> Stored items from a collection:
==================================================
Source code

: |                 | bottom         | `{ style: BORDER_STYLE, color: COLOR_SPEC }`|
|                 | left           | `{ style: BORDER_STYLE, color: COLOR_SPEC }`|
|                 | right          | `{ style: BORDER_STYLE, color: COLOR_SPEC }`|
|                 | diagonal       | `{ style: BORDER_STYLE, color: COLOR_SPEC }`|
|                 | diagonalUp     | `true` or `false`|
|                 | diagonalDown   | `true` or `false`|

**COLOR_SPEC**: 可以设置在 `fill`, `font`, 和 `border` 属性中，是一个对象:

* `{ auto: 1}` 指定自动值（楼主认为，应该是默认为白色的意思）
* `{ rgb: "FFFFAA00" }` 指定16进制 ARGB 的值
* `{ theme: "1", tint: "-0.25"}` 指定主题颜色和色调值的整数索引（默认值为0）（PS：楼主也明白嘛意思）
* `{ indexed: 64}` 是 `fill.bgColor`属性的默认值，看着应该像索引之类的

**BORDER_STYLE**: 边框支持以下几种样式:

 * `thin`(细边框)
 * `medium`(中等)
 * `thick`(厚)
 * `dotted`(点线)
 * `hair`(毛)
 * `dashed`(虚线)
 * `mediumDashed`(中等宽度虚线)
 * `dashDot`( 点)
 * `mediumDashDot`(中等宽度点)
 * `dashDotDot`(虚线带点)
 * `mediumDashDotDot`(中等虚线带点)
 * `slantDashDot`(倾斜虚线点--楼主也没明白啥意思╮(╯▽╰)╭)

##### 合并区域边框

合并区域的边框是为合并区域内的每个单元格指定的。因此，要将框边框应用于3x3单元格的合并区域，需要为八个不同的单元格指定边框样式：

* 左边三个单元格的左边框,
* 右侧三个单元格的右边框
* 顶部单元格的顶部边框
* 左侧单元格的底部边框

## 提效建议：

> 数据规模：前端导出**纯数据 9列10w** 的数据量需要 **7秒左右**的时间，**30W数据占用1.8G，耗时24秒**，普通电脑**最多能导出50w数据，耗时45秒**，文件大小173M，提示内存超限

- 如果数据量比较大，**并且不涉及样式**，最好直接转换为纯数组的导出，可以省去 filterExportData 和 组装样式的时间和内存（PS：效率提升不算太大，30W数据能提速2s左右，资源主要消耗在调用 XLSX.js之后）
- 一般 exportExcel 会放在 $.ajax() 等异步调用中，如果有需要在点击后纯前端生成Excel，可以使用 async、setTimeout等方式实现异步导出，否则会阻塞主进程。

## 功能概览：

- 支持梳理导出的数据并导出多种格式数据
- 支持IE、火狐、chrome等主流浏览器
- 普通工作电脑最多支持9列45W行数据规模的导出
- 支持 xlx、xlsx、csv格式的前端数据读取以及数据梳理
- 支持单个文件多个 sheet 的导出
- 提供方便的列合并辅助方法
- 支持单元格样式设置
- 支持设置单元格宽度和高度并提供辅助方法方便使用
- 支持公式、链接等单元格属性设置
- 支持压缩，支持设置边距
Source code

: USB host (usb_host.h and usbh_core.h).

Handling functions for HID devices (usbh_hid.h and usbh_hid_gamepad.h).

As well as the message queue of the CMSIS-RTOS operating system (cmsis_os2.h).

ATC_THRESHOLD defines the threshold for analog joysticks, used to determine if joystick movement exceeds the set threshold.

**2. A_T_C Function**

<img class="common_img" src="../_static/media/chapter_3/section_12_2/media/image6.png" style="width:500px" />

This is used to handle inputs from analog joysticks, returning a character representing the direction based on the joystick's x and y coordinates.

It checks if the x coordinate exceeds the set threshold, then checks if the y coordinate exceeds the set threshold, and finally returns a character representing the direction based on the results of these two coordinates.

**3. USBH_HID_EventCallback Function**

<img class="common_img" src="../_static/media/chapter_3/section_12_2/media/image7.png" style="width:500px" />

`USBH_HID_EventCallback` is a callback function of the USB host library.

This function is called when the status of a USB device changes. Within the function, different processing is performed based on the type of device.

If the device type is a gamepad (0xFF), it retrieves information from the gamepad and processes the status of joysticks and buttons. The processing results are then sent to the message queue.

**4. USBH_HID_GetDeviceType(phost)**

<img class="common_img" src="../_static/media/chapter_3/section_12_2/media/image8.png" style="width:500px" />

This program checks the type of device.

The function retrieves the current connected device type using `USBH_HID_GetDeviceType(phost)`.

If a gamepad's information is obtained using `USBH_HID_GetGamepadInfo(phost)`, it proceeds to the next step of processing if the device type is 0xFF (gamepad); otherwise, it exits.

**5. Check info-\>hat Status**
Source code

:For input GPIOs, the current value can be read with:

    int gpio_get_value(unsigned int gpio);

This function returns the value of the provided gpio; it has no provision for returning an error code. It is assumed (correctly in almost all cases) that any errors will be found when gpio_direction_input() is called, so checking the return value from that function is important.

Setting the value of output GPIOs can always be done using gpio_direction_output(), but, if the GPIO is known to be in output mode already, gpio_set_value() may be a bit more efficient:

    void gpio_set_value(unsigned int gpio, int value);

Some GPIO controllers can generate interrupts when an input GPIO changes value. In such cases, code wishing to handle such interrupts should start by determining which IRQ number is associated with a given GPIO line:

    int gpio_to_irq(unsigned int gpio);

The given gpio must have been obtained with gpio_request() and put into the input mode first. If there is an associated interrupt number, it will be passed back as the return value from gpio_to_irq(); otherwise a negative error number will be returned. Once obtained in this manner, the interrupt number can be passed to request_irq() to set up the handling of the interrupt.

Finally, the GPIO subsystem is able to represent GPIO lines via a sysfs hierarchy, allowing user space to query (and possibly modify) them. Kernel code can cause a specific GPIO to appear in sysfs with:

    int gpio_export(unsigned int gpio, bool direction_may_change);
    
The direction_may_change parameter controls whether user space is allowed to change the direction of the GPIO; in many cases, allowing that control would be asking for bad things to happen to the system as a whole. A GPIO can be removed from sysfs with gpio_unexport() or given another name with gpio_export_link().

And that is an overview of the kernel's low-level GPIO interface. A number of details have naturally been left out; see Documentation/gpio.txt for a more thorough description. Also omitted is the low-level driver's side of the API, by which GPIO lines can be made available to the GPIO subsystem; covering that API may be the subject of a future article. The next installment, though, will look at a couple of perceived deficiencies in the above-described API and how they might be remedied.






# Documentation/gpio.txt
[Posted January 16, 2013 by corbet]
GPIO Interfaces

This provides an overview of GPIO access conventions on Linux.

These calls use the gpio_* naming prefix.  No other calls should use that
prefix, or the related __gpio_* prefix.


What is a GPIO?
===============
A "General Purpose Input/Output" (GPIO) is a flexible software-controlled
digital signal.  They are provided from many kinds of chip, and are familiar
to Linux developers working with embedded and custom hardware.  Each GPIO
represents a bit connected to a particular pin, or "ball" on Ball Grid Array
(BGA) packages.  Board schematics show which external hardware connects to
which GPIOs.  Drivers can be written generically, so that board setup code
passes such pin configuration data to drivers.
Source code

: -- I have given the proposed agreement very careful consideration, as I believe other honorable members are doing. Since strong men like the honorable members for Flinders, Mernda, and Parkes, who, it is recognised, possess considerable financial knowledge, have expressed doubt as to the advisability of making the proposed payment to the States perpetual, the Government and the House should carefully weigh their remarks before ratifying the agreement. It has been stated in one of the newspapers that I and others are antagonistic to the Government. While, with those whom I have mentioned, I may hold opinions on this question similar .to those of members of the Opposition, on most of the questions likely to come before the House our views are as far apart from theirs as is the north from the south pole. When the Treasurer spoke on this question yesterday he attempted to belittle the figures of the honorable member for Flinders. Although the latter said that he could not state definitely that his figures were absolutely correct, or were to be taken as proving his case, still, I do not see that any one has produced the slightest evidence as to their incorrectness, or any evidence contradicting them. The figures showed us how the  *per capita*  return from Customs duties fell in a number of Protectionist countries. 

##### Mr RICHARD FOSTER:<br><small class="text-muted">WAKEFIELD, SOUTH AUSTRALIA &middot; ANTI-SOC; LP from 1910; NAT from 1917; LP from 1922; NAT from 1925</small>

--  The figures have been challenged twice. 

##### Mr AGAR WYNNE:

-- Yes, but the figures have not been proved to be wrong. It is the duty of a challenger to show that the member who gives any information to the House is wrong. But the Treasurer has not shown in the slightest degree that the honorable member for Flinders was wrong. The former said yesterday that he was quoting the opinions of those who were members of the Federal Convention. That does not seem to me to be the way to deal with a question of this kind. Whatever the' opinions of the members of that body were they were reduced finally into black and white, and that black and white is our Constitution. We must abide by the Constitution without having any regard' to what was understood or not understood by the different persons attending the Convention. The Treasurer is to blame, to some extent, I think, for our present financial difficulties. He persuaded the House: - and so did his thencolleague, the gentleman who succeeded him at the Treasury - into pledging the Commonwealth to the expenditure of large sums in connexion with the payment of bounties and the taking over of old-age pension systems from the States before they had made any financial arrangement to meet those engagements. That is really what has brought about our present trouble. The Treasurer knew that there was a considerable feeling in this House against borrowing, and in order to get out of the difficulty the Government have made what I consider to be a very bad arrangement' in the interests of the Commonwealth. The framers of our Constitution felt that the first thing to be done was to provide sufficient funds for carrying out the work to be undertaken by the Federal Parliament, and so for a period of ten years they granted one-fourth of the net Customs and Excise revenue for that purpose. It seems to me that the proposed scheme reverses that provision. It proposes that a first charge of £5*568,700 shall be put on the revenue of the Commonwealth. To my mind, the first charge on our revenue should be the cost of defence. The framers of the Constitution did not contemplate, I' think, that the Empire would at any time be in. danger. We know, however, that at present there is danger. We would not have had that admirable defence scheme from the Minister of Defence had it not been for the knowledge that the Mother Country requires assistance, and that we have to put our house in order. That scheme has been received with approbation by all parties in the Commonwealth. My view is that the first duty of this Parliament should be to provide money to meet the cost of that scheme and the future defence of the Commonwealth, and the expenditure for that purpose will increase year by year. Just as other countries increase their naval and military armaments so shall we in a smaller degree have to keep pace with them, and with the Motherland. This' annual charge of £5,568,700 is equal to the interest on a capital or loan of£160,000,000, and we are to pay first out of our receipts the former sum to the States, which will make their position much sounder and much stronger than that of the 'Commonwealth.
==================================================
> AIM OF THE EXERCISE: Copy every line from the data that includes the string "used".

> WRITTEN ANSWER:
ATC_THRESHOLD defines the threshold for analog joysticks, used to determine if joystick movement exceeds the set threshold.
This is used to handle inputs from analog joysticks, returning a character representing the direction based on the joystick's x and y coordinates.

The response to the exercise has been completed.